His LinkedIn profile lists him as a part-time officer for the National Guard, stationed in Fort Belvoir, Virginia, and as a marketing director for a nonprofit called Warrior Rising.
Under a 2015 agreement, federal police, including members of the Park Police, are required to issue three clear and loud warnings to demonstrators and to give them time to disperse.
After briefing Chairman of the Joint Chiefs Mark Milley, DeMarco, a senior National Guard officer on the scene, said he heard the Park Police at roughly 6:20 p.m. issue the required three warnings, 40 minutes before the city’s 7 p.m. curfew.
“The warnings were conveyed using a megaphone near the statue of President Jackson, approximately 50 yards from the demonstrators,” DeMarco said. “From where I was standing, approximately 20 yards from the demonstrators, the announcements were barely audible and I saw no indication that the demonstrators were cognizant of the warnings to disperse.”
A different National Guard official present, according to Del. Eleanor Holmes Norton, D-D.C., told her the “peaceful crowd was too large for most” to hear warnings from officers to disperse.
Ten minutes later, the Park Police went to work on horseback and on foot, clearing protesters by using chemical irritants, riot shields, batons and pepper balls.
“The Secret Service, and other law enforcement agencies I was unable to identify, also participated in the push,” DeMarco said. “No National Guard personnel participated in the push or engaged in any other use of force against the demonstrators.”

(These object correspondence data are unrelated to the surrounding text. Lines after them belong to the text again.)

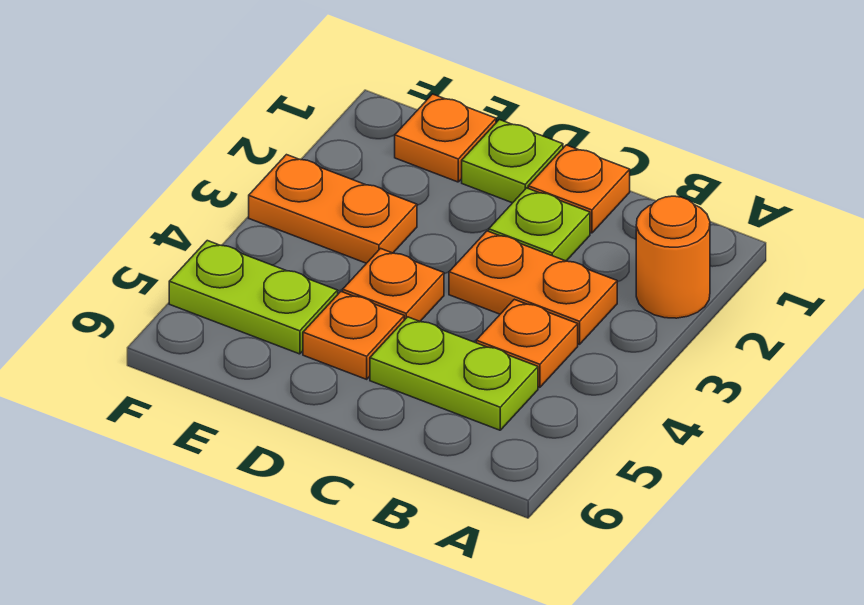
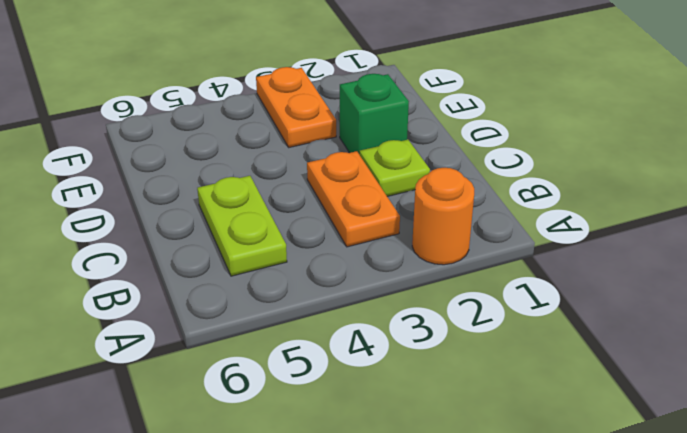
green brick D2 level 1 -> none
none -> orange plate B4 level 1
none -> orange plate C1 level 1
none -> lime plate D1 level 1

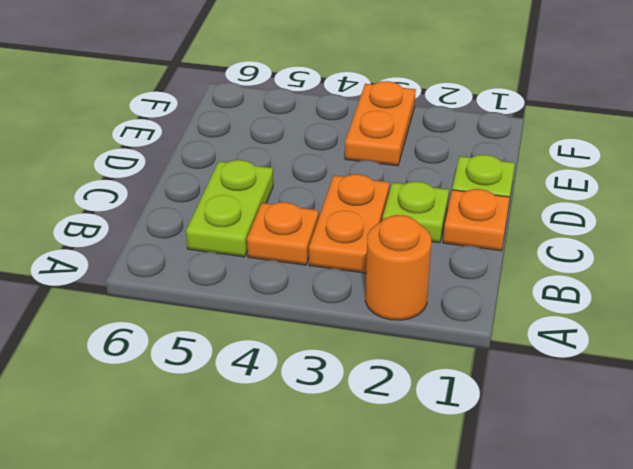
none -> orange plate D4 level 1
none -> orange plate D5 level 1
none -> orange plate E1 level 1

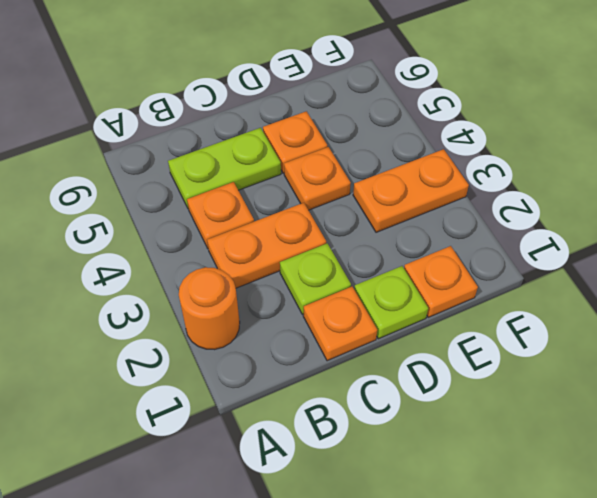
none -> lime plate E5:F5 level 1

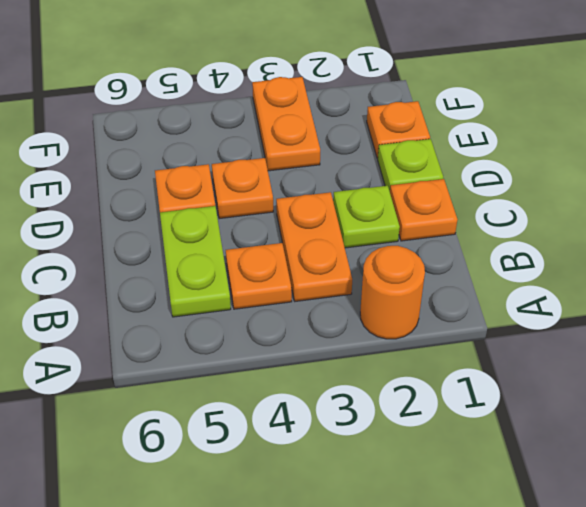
none -> lime plate E5:F5 level 1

The Park Police have disputed that tear gas was used against protesters. After the police agencies had cleared the protesters, DeMarco said he found “spent tear gas cannisters [sic] on the street.”
DeMarco also peels back a moment from Milley, who arrived in the park with Attorney General Bill Barr about 30 minutes before the clearing and who has since apologized for his presence in Lafayette Square.
“General Milley told me to ensure that National Guard personnel remained calm, adding that we were there to respect the demonstrators’ First Amendment rights,” DeMarco said.
In the aftermath, Milley, who wore camouflage head to toe in the park, said: “I should not have been there. My presence in that moment, and in that environment, created the perception of the military involved in domestic politics.”
The statement from DeMarco also sheds light on the timeline of events on June 1. He said the arrival of Trump at St. John’s Episcopal Church, where he held up a Bible and said little during a photo-op, was a “complete surprise.”
Monahan has said the USPP cleared the park after the U.S. Secret Service warned crowds to break up so authorities could install a black metal fence around the White House compound.
However, DeMarco said the fencing had not arrived until two hours after Trump’s appearance.
“As for the new security barrier,” DeMarco said, “whose installation was the stated purpose of the clearing operation, the materials to erect it did not arrive on the scene until around 9 p.m., and it was not completed until later that night.”
Barr has denied any link between the president’s Bible display before the church and the aggressive clearing of the park.
“The events I witnessed at Lafayette Square on the evening of June 1 were deeply disturbing to me, and to fellow National Guardsmen,” DeMarco said in part. “From my observation, those demonstrators — our fellow American citizens — were engaged in the peaceful expression of their First Amendment rights. Yet they were subjected to an unprovoked escalation and excessive use of force.”